Adiós a una era: se despiden varias figuras clave
La revolución también ha tocado la columna vertebral del equipo. Varias de las protagonistas de temporadas históricas han decidido cerrar su ciclo en Trigoria. Elena Linari ha puesto rumbo a Inglaterra; Valentina Giacinti, pieza clave en ataque, ha fichado por el Galatasaray; Camelia Ceasar y Cissoko se marchan al Parma; Benedetta Glionna vestirá los colores del Inter, y Moeka Minami reforzará al Brighton. Tampoco seguirán Troelsgaard, Aigbogun ni la guardameta Kresche, cuyos contratos no fueron renovados. Merolla, por su parte, jugará cedida en la Res Women de la Serie B, donde será titular.
Entre las ausencias temporales también figura Giulia Dragoni, quien ha regresado al Barcelona tras finalizar su cesión. No obstante, todo apunta a que volverá a vestir de giallorosso a finales de agosto, tras cerrarse un nuevo préstamo.
La base del nuevo proyecto
A pesar de las salidas, Roma no parte de cero. El equipo se reconstruye alrededor del talento de Manuela Giugliano, el compromiso de Giada Greggi, la ambición goleadora de Evelyne Viens y la clase de Emilie Haavi. Cuatro jugadoras que serán el eje del nuevo proyecto.

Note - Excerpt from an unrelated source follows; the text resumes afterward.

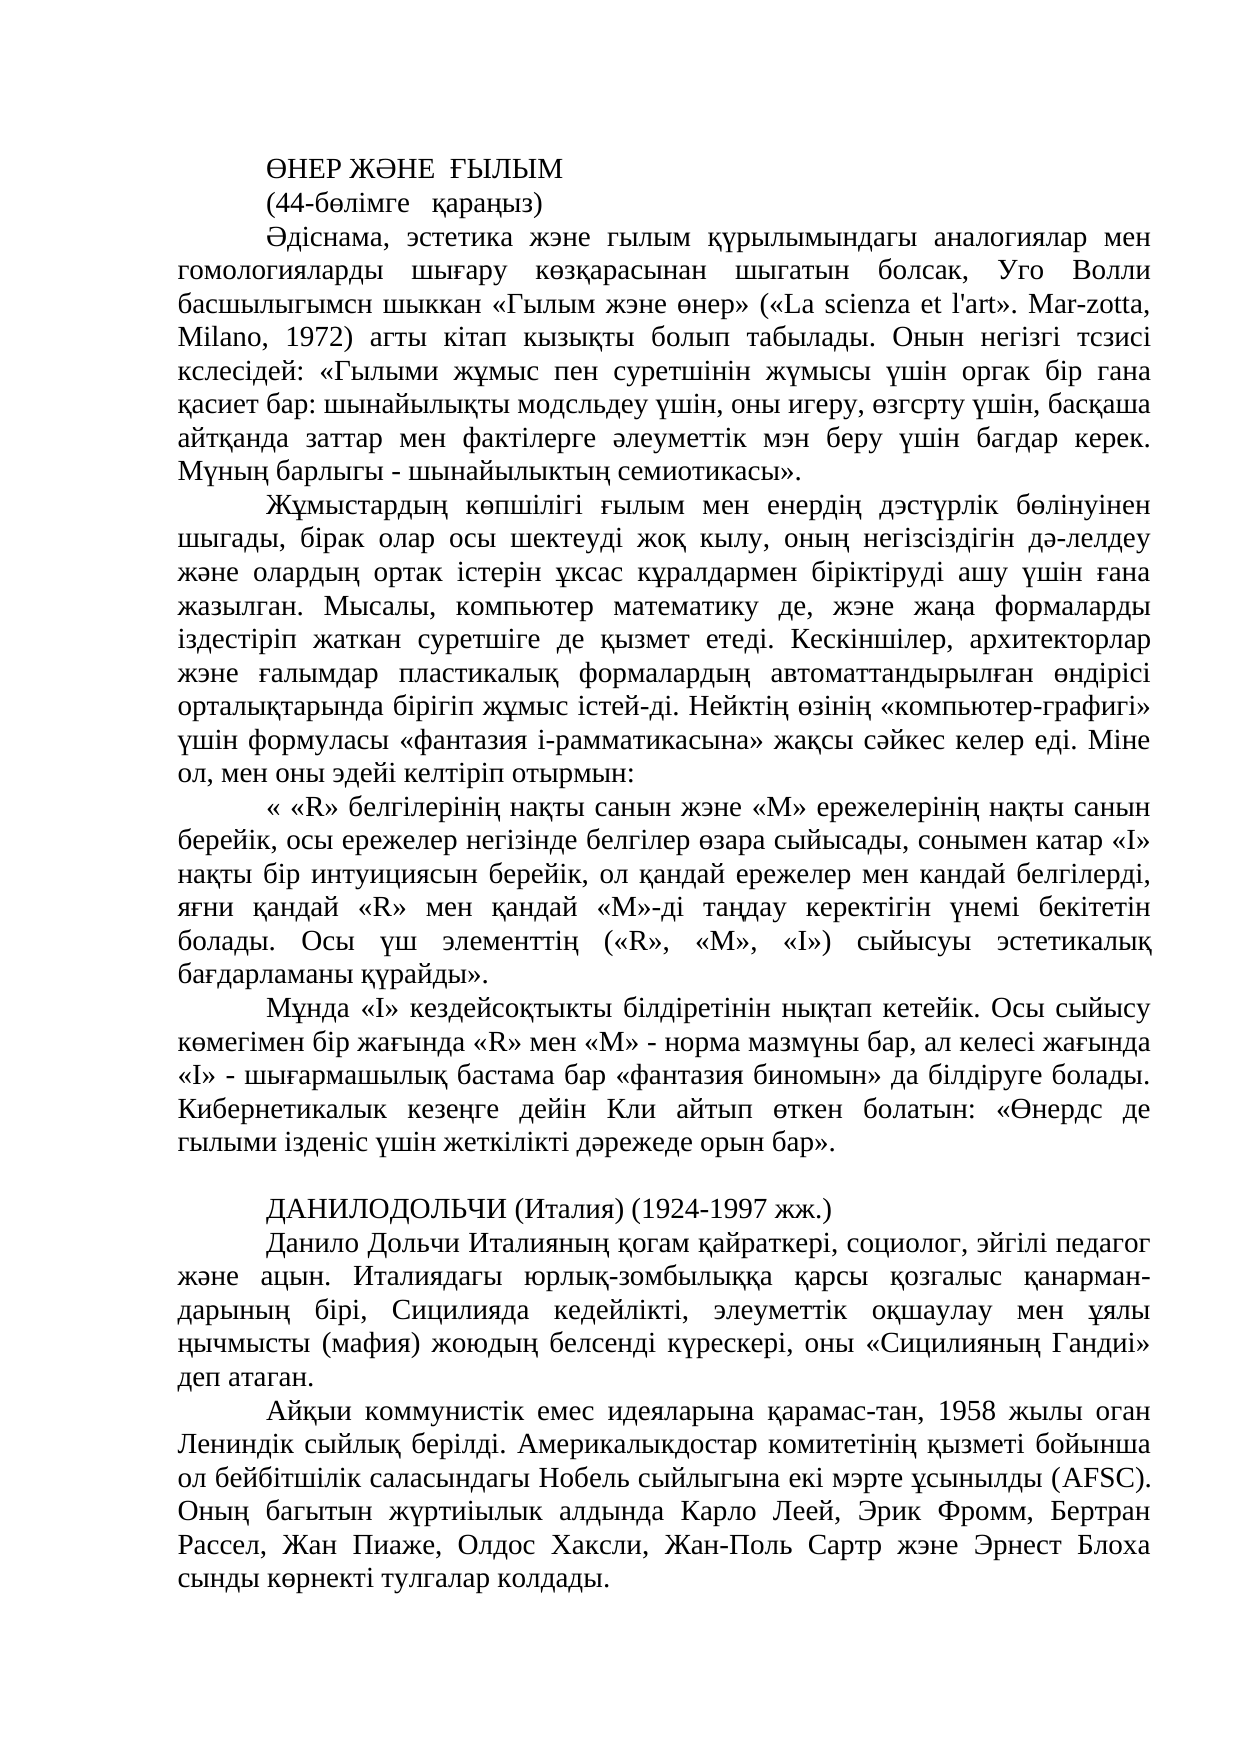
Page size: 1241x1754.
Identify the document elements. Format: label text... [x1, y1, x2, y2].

Además, los ingresos por las ventas han sido reinvertidos de inmediato en el mercado de fichajes. Las nuevas incorporaciones apuntalan todas las líneas: el arco con Baldi (llegada del Inter) y el retorno de Soggiu; la defensa con Heatley (Nordsjaelland), Van Diemen (Glasgow) y Veje (agente libre); el mediocampo con Rieke (Essen); y el ataque con Bergamaschi (ex Juventus) y Babajide, una versátil delantera inglesa capaz de actuar tanto por banda como en el centro.
A ellas se suman dos jóvenes promesas para la Primavera: Giulia Robino y Magda Pierkaska, que representan una inversión en el futuro.
Objetivo Champions… pero con paciencia
La reconstrucción es profunda y no está del todo cerrada: el club sigue buscando una delantera centro que pueda cubrir el vacío dejado por Giacinti. Por ahora, Alice Corelli es una opción válida, pero si surge una oportunidad en el mercado, la Roma no dudará en aprovecharla.
Lo que está claro es que se necesitará paciencia. El proyecto es nuevo, las piezas deben ensamblarse y la competencia sigue siendo fuerte: Juventus e Inter, que acabaron por delante en la clasificación pasada, han mantenido la base de sus plantillas y solo han hecho retoques puntuales.
El primer gran objetivo está marcado: alcanzar la Champions League. Para lograrlo, el equipo deberá superar una fase de clasificación que comienza el 27 de agosto ante las kazajas del Aktobe. Si vencen, se enfrentarán en la final del minitorneo a Sparta Praga o Nordsjaelland. Y luego, en septiembre, otro playoff. En juego, además del prestigio, hay 400.000 euros en premios.
Roma se reinventa. El camino no será fácil, pero el mensaje es claro: el futuro empieza ahora.